Juan Manuel Coello

Personal information
- Full name: Juan Manuel Coello Torres
- Date of birth: 21 May 1976 (age 50)
- Place of birth: Tegucigalpa, Honduras
- Position: Midfielder

Senior career*
- Years: Team / Apps / (Gls)
- 1994–2001: Motagua
- 2006–2007: Motagua
- 2007: Vida / 10 / (0)
- 2008–2009: Deportes Savio / 12 / (0)

International career^{‡}
- 1994–1995: Honduras U-20
- 1998–1999: Honduras / 3 / (0)

Managerial career
- 2009–present: Motagua Reserves

= Juan Manuel Coello =

Honduran footballer (born 1976)

Juan Manuel Coello Torres (born 21 May 1976) is a retired Honduran association footballer.

He currently is coach of the F.C. Motagua reserves team.

==Club career==
Coello played as a midfielder for F.C. Motagua, with whom he won several league titles, Vida and Deportes Savio.

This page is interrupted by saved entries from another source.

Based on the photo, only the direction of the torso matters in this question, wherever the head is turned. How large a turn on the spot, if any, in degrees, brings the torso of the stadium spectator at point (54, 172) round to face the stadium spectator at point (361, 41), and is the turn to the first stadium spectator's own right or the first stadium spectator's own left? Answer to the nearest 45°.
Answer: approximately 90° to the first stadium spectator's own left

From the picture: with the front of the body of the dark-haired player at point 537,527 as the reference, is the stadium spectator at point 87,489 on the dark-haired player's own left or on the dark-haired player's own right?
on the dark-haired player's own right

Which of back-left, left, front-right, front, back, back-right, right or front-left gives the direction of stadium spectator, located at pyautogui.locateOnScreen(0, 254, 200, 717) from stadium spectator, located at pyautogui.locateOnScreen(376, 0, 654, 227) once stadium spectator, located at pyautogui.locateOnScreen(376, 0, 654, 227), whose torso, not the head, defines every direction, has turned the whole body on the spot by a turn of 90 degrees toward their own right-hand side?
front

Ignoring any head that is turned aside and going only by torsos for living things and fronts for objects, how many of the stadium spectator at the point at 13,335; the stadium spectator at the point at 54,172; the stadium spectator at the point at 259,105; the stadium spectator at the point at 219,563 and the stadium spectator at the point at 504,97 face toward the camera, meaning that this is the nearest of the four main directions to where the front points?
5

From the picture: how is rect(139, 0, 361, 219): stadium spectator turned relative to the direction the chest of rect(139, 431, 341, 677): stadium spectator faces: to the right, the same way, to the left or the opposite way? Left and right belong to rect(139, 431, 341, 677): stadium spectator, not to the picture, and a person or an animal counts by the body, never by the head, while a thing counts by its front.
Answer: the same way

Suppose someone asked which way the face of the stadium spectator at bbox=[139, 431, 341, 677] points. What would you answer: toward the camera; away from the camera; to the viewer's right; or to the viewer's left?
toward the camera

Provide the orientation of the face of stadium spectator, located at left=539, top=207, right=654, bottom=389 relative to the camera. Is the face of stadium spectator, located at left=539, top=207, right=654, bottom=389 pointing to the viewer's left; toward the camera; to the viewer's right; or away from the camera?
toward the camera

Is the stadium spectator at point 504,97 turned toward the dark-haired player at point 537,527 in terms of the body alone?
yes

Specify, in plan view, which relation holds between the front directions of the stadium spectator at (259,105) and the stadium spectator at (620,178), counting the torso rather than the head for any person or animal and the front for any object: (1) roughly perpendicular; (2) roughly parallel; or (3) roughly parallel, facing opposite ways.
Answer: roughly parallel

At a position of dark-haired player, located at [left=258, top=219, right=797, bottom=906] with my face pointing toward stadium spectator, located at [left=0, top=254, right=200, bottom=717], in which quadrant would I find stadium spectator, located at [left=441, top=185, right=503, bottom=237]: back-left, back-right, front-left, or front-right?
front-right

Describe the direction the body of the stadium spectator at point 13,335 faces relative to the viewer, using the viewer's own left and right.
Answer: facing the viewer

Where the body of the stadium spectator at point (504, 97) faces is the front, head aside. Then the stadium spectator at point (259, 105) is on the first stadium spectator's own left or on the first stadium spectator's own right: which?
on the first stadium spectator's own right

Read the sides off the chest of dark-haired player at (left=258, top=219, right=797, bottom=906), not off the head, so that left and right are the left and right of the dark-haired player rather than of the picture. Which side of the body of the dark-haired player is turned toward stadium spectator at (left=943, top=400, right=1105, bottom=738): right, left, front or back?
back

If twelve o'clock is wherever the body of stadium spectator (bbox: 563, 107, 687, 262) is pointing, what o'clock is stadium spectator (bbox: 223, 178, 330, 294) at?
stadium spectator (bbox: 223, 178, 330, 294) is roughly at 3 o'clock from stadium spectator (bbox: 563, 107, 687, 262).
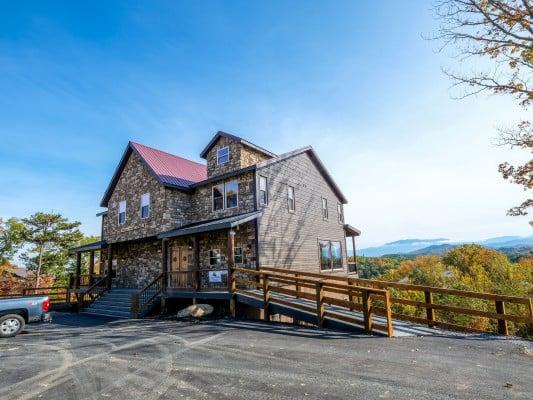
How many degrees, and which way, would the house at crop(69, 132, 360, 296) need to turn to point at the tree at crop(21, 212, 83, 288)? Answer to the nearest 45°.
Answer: approximately 90° to its right

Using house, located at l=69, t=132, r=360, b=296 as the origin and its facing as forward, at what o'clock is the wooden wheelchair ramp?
The wooden wheelchair ramp is roughly at 10 o'clock from the house.

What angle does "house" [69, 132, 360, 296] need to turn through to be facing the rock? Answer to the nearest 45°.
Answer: approximately 45° to its left

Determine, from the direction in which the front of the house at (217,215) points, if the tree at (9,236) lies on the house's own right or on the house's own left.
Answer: on the house's own right

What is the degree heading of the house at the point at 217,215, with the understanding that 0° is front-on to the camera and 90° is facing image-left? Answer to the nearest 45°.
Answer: approximately 45°
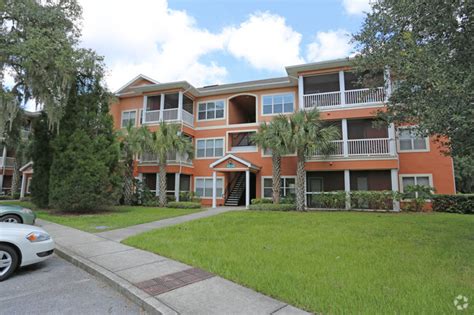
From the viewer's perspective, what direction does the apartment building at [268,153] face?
toward the camera

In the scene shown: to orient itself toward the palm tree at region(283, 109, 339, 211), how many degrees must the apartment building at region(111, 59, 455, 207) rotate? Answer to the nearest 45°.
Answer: approximately 45° to its left

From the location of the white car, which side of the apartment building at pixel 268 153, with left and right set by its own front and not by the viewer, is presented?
front

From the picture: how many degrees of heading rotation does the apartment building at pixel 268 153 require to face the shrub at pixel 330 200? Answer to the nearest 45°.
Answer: approximately 45° to its left
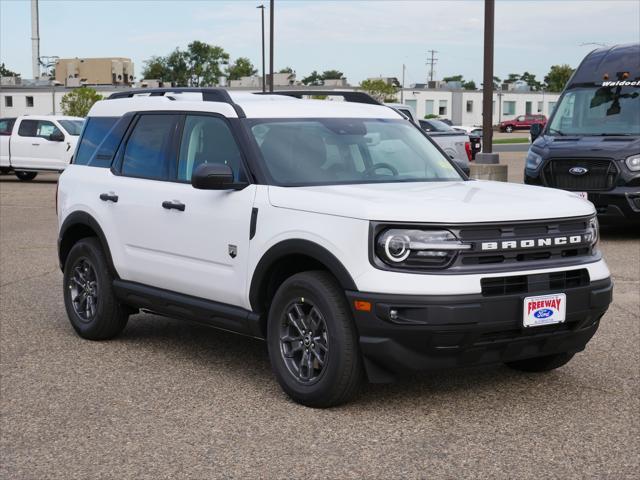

| Team | Season | Games | Start | Sub | Goal | YC | RC |
|---|---|---|---|---|---|---|---|
| Deportes Savio | 2008-09 A | 4 | 0 | 4 | 0 | 0 | 0 |

==International career==
Coello was part of the Honduras national U-20 football team that participated in the 1995 FIFA World Youth Championship in Qatar. He made his senior debut in a November 1998 friendly match against Guatemala and has earned a total of 3 caps, scoring no goals. He has represented his country at the 1999 UNCAF Nations Cup.

His final international was a March 1999 UNCAF Nations Cup against Costa Rica.